How Pilates Can Benefit Your Weightlifting

Pilates classes are a full-body workout and the micro-movements involved complement heavy lifting. Although giving up one of your traditional strength training sessions for a Pilates class may sound counterproductive, your improved core, flexibility, and posture will thank you for it. It’s important to remember that Pilates does not equal a rest dayDon’t underestimate how demanding Pilates is on your muscles (especially when using a reformer). 

Our main compound exercises are linear movements meaning you are only working in one direction i.e., moving the bar up and down, no twisting or turning. This certainly develops strength and power but deviation from these movements identifies a lack in strength and potential reduced stability.

Pilates refers to the body’s core as a powerhouse, and this includes the abdomen, lower back, hips, and buttocks. Each exercise begins from the powerhouse to coordinate all movements and strengthen the body’s core. You need to really focus on your muscles and each movement. Concentration on the entire body’s movements and absolute muscle control needs to be taught. 

Pilates teaches us to move from our central core region. Insufficient strength in your core muscles has been identified as a risk for muscle strains. Weak core muscles cause a poor biomechanical translation of loads through the body, as the core cannot sustain or distribute the loads applied. You need your core when you lift heavy weights. If you buckle under that weight your back suffers. Strong core = protected back.

Pilates exercises target specific muscle groups therefore allowing greater recruitment of smaller deeper muscles. This provides extra stability to our joints and allows the bigger, superficial muscles to then work efficiently through more global strength work. By activating these deeper muscles around the joints, it creates joint stability, and balance. 

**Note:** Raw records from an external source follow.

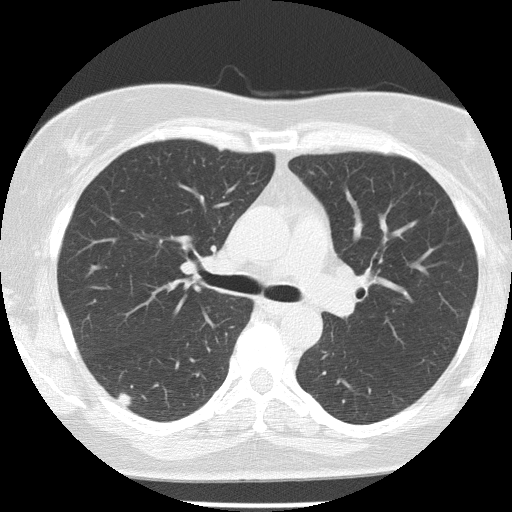
Low-dose screening chest CT, axial slice; baseline annual screen; lung window (W 1500 / L -600 HU); lung (sharp) reconstruction kernel (FC51); 120 kVp; slice 58 of 142 in the series; 512 × 512 image matrix. Female, age 58 years at enrolment. Former smoker at enrolment.
- Expert-annotated lung lesion, bounding box (x1, y1, x2, y2) in pixels: (99, 374, 151, 423).
- The screening reader recorded 2 non-calcified nodules or masses ≥4 mm on this exam; which of them this box marks is not recorded.
- Official screen result: positive, change unspecified: nodule(s) >= 4 mm or enlarging nodule(s), mass(es), or other non-specific abnormalities suspicious for lung cancer.
- Later outcome: lung cancer diagnosed 648 days after this screen (after the second annual screen) — adenocarcinoma, NOS, right lower lobe, well differentiated (G1), stage IB (AJCC 6th edition), 10 mm at pathology.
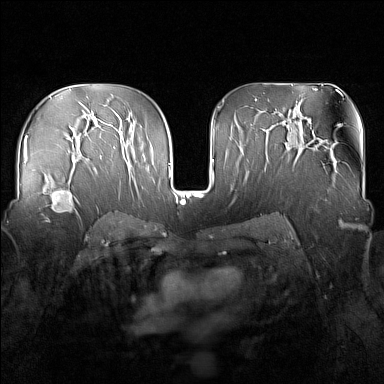
Breast MRI (dynamic contrast-enhanced), one axial slice; slice 95 of 160 in the series (ordered by position); dynamic contrast-enhanced series, time point 2 of 7 at this slice position (early post-contrast); 1.5 T; TE 1.8 ms, TR 5 ms; 1 mm slice thickness; 384 × 384 image matrix. Female patient.
Structures marked on this image (semi-automatic segmentation, software-assisted and operator-edited):
- enhancing-tissue mask used for the functional tumour volume (all voxels passing the contrast-enhancement thresholds inside the analysis volume; usually the tumour): bounding box [x1, y1, x2, y2] px = [40, 179, 80, 223]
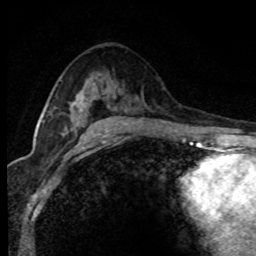
Breast MRI (dynamic contrast-enhanced), one axial slice. Slice 47 of 80 in the series (ordered by position). Cropped to one breast. Dynamic contrast-enhanced series, time point 2 of 8 at this slice position (early post-contrast). 1.5 T. TE 4.2 ms, TR 7.1 ms. 256 × 256 image matrix. Female patient.
Annotated regions visible in this slice (semi-automatically segmented with operator editing):
- enhancing-tissue mask used for the functional tumour volume (all voxels passing the contrast-enhancement thresholds inside the analysis volume; usually the tumour): bounding box <74,103,85,113> (left, top, right, bottom; pixels)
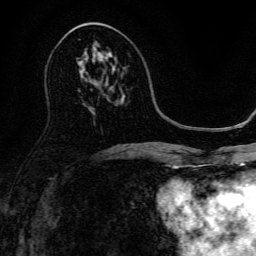
Breast MRI, one axial slice. Slice 72 of 134 in the series (ordered by position). Cropped to one breast. Dynamic contrast-enhanced series, time point 2 of 6 at this slice position (early post-contrast). 3 T. TE 4.7 ms, TR 9 ms. 1.2 mm slice thickness. 256 × 256 image matrix, field of view 170 × 170 mm. Female patient.
Outlined on this slice (semi-automatic segmentation, software-assisted and operator-edited):
- enhancing-tissue mask used for the functional tumour volume (all voxels passing the contrast-enhancement thresholds inside the analysis volume; usually the tumour): bounding box <103,58,108,61> (left, top, right, bottom; pixels)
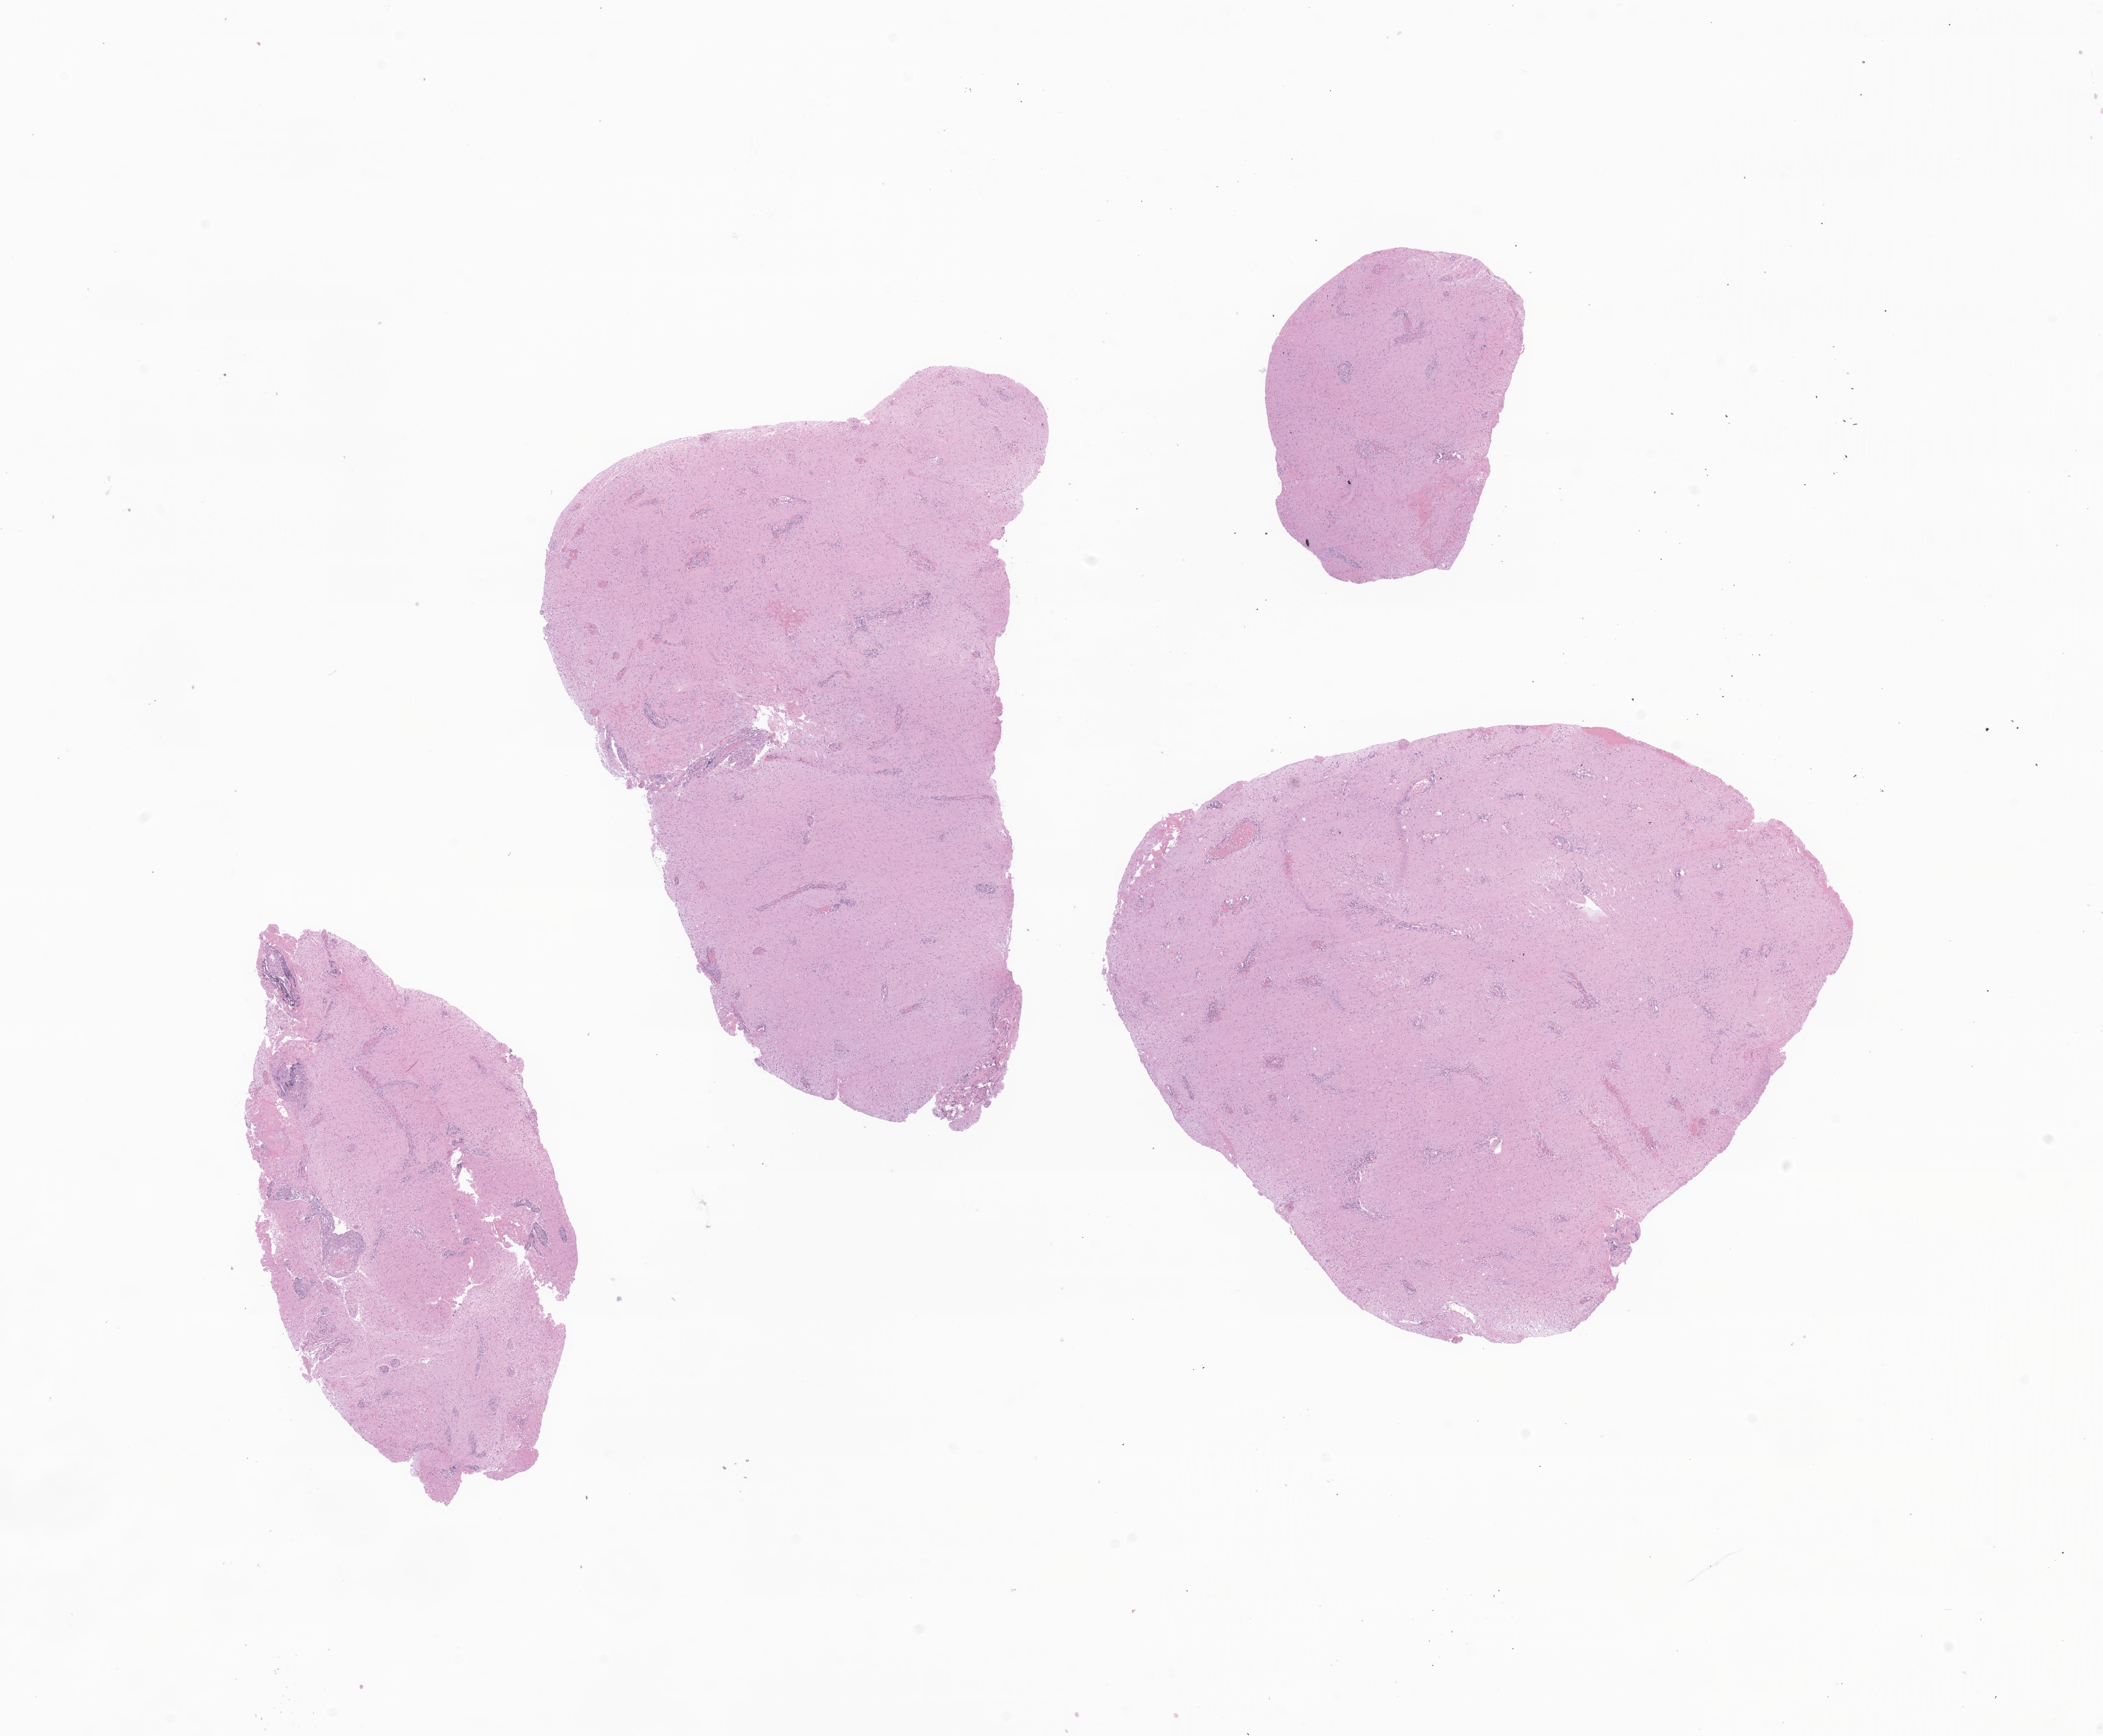
Whole-slide image, H&E stain of tumor tissue from the brain, a low-resolution overview of the entire scanned area, about 15.8 x 13.1 mm, FFPE section. Patient: female, age 208 months (17 years 4 months).
Diagnosis: Neoplasm, uncertain whether benign or malignant.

Also, the supporting muscles keep your body balanced and less prone to straining and injuring yourself. It may take several sessions before you really figure out how to engage your deeper stabilizing muscles

Finally, by achieving the core activation and muscle isolation, combined with the Pilates breathing and concentration you will develop a greater focus. Focusing the mind on the movement provides better exercise execution overall. Pilates is designed to combine your breathing rhythm with your body movements. the main goal of Pilates is to unite your mind and body, which relieves stress. 

Increase strength, flexibility, and balance.
Tone and build long, lean muscles.
Strengthen deep abdominal muscles to support the core.
Connect with your mind and improve body awareness.
Decrease back pain, joint stress, and injury.
Lessen stress and relieve tension.
Reinstate postural alignment.
Develop a stronger, more flexible spine.
Increase joint range of motion.
Improve blood circulation.
Improve neuromuscular coordination.
Eliminate over-training.
Improve mobility, agility, and stamina.